Summary statistics describe a dataset with a few key numbers. Instead of reading all 100 values, you can say "the average is 85" and instantly understand the data.
scores = [85, 92, 78, 95, 88]
print("Min:", min(scores)) # 78
print("Max:", max(scores)) # 95
print("Sum:", sum(scores)) # 438
print("Count:", len(scores)) # 5
print("Mean:", sum(scores) / len(scores)) # 87.6
💡
Mean vs. Median
The mean (average) is affected by extreme values (outliers). The median (middle value when sorted) is more robust.

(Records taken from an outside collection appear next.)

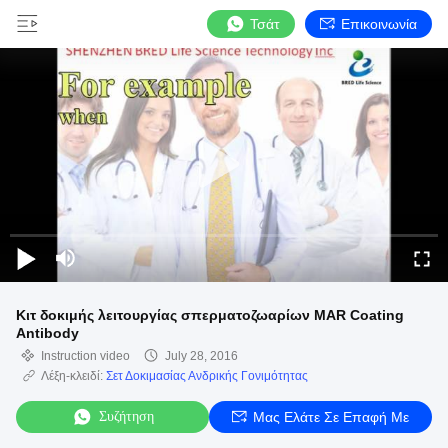
Τσάτ
Επικοινωνία
Κιτ δοκιμής λειτουργίας σπερματοζωαρίων MAR Coating
Antibody
Instruction video
July 28, 2016
Λέξη-κλειδί:
Σετ Δοκιμασίας Ανδρικής Γονιμότητας
Συζήτηση
Μας Ελάτε Σε Επαφή Με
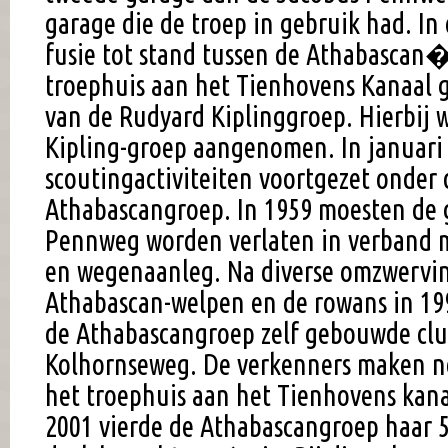
garage die de troep in gebruik had. I
fusie tot stand tussen de Athabascan
troephuis aan het Tienhovens Kanaal 
van de Rudyard Kiplinggroep. Hierbij
Kipling-groep aangenomen. In januari
scoutingactiviteiten voortgezet onder
Athabascangroep. In 1959 moesten de 
Pennweg worden verlaten in verband
en wegenaanleg. Na diverse omzwervi
Athabascan-welpen en de rowans in 19
de Athabascangroep zelf gebouwde clu
Kolhornseweg. De verkenners maken no
het troephuis aan het Tienhovens kan
2001 vierde de Athabascangroep haar 5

Always check both!
The statistics Module
Python's built-in statistics module gives you median and mode without writing the formulas yourself:
import statistics
scores = [85, 92, 78, 95, 88, 85]
print("Median:", statistics.median(scores)) # 86.5
print("Mode:", statistics.mode(scores)) # 85
Range and Spread
The range tells you how spread out the data is — the difference between the highest and lowest values:
data_range = max(scores) - min(scores)
print("Range:", data_range)
🆕
Outlier Effect
If a student scores 20 in a class where everyone else scored 90, the mean drops to ~83 but the median stays near 90. That's why data scientists always look at both!